State of the Arts
Lovers of libraries come in all stripes. Little kids like them for story hours and other fun pastimes. Parents like them for the same reasons — call it educational babysitting. Older kids and adults like, of course, to check out books, CDs and DVDs. Some folks appreciate hanging out in a cozy reading room, perusing newspapers, using communal computers or borrowing the Wi-Fi. And then there are fans of New England architecture who just like to look.
With so many reasons to love libraries, you’d think a calendar devoted to them would be selling like hotcakes.
So far, laments designer Marcy Kass, they’re not, but she’s still hopeful. Kass is the initiator, designer and editor of a new 2012 calendar called simply “Our Vermont Public Libraries.”  It’s a “pilot project featuring a good cross section of buildings,” she says. “I thought the Vermont public libraries could benefit from a little more visibility.”
Kass worked with photographer Andy Duback and writer Katherine Bielawa Stamper to compile not 12 but 14 months — December 2011 through January 2013 — in a handsome 11-by-12-inch package. The project was the idea of Marti Fiske, director of the Dorothy Alling Memorial Library in Williston and immediate past president of the Vermont Library Association . Sales of the calendar will benefit both the VLA and the individual libraries represented — one from each of Vermont’s counties.
Sure, most of us now rely on various digital devices to tell us the day and month, and to keep track of our engagements. But the flood of print calendar options on the market suggests that people still buy them in droves. Maybe we buy them for other people? To be sure, you can find a calendar for fans of just about anything or anyone: pugs, Twilight, Venice, “Seinfeld,” Justin Bieber.

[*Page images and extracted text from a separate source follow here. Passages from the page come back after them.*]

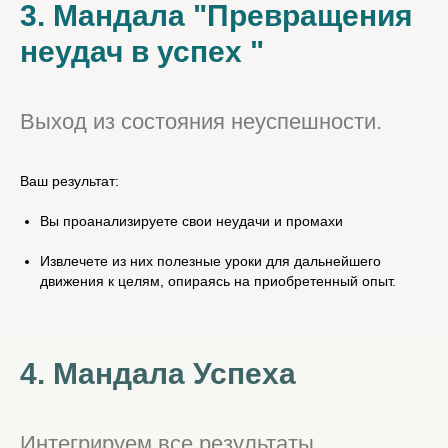
3. Мандала "Превращения
неудач в успех "
Выход из состояния неуспешности.
Ваш результат:
Вы проанализируете свои неудачи и промахи
Извлечете из них полезные уроки для дальнейшего
движения к целям, опираясь на приобретенный опыт.
4. Мандала Успеха
Интегрируем все результаты,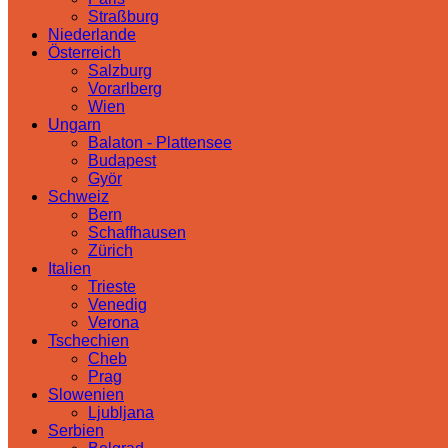
Straßburg
Niederlande
Österreich
Salzburg
Vorarlberg
Wien
Ungarn
Balaton - Plattensee
Budapest
Györ
Schweiz
Bern
Schaffhausen
Zürich
Italien
Trieste
Venedig
Verona
Tschechien
Cheb
Prag
Slowenien
Ljubljana
Serbien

All these commercial, pop-culture options provide stiff competition to calendars that showcase treasures in our own backyards. It must be said, though, that there are more libraries in Vermont than there are sexy teen vampires (not sure about pugs). In fact, the Green Mountain State has more public libraries per capita — 183 — than any other state. “Public libraries have been part of the American Dream for over 125 years,” writes Fiske in an intro to the calendar. She goes on to point out how the role of libraries is evolving. Yet while the public expects more high-tech amenities, funding keeps getting cut. “Even the best-funded libraries are restricting their budgets in recognition of taxpayers’ anxiety during the long downturn in the economy,” Fiske notes.
But this calendar is not a pity party in print. Rather, each month features a compelling photo that, suggests Kass, shows the liveliness of libraries. “Each library has its own personality,” she says. The St. Johnsbury Athenaeum is one of the state’s most beautiful buildings, period. Duback chose an interior aerial perspective, from a second-floor walkway, for his shot of a local knitters’ group gathered around a wooden table. Shot from outside in early evening, the Rutland Free Library casts a warm glow that makes the stately antebellum federal building look inviting — even the alleged resident ghost is considered friendly.
Williston writer Stamper chose anecdotes about each library that convey its uniqueness. For example, when the Lincoln Library (December 2011) was flooded — not during Irene, but in 1998 — local literary luminary Chris Bohjalian wrote about the town’s plight. In response, total strangers sent the library more than 14,000 books from as far away as New Zealand.
The demure South Londonderry Free Library is a former home, with a broad veranda. Indeed, Stamper writes, local residents call it the “house of books.” The library owns a collection of rare glass-plate photos from the early 1900s, and even has an organ. The Rochester Public Library, built in 1849 as a Unitarian Universalist Church, boasts stained-glass windows and patronage that exceeds the population of the town.
Rochester, of course, was hit hard — and isolated for days — by Tropical Storm Irene. Kass contributes a note on the calendar’s opening page about how library director Jeannette Bair held “rolling story hours” to assist families with young children. After the power returned, the library kept extended hours so that residents could access the internet.
You’ll not find such stories — or pictures of beloved Vermont institutions — on a Hello Kitty calendar.